Archeologia e arte come strumenti di ricostruzione digitale 🏛️
La mostra utilizza tecniche di documentazione digitale e modellazione 3D per ricostruire virtualmente pezzi danneggiati o frammentati, permettendo al visitatore di esplorare l'evoluzione urbana di Gaza attraverso i secoli. I reperti, che includono ceramiche, monete ed elementi architettonici, sono presentati con etichette interattive che dettagliano il loro contesto storico e tecnologico. Questo approccio combina l'archeologia tradizionale con strumenti di visualizzazione digitale, facilitando una comprensione più precisa di come la città abbia funzionato come nodo commerciale e culturale tra continenti, senza cadere in idealizzazioni.
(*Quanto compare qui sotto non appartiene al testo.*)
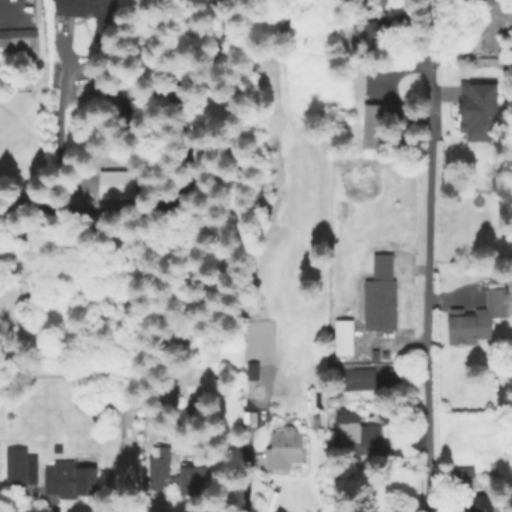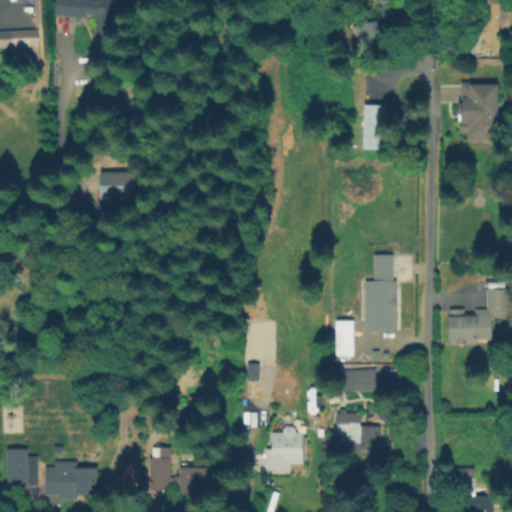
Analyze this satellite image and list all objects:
building: (29, 6)
building: (84, 12)
building: (88, 16)
building: (486, 25)
building: (491, 25)
building: (365, 29)
building: (366, 32)
building: (20, 44)
building: (21, 45)
building: (479, 109)
building: (475, 110)
building: (374, 125)
building: (370, 126)
road: (55, 152)
road: (432, 255)
building: (378, 295)
building: (381, 296)
building: (497, 303)
building: (476, 317)
building: (462, 325)
building: (342, 337)
building: (345, 337)
building: (260, 339)
building: (355, 379)
building: (355, 381)
building: (318, 426)
building: (356, 434)
building: (357, 434)
building: (282, 449)
building: (285, 450)
building: (18, 467)
building: (21, 467)
building: (160, 468)
road: (245, 468)
building: (168, 474)
building: (67, 479)
building: (69, 480)
building: (190, 481)
building: (473, 496)
building: (479, 503)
L'ironia di scavare il futuro con piccone e pala ⛏️
Vedete, mentre alcuni discutono di droni e missili, la mostra dimostra che la cosa più avanzata per capire Gaza rimane dissotterrare cocci e incollare frammenti con la pazienza di un monaco. L'arte contemporanea, da parte sua, offre installazioni che sembrano chiedere: a cosa serve un drone se non riesci a distinguere un vaso dell'Età del Bronzo da un bidone di plastica? Alla fine, la tecnologia digitale aiuta, ma la vera battuta è che da millenni cerchiamo di capire una città che è sempre stata lì, resistendo a tutto, persino ai nostri tentativi di semplificarla con titoli di cinque minuti.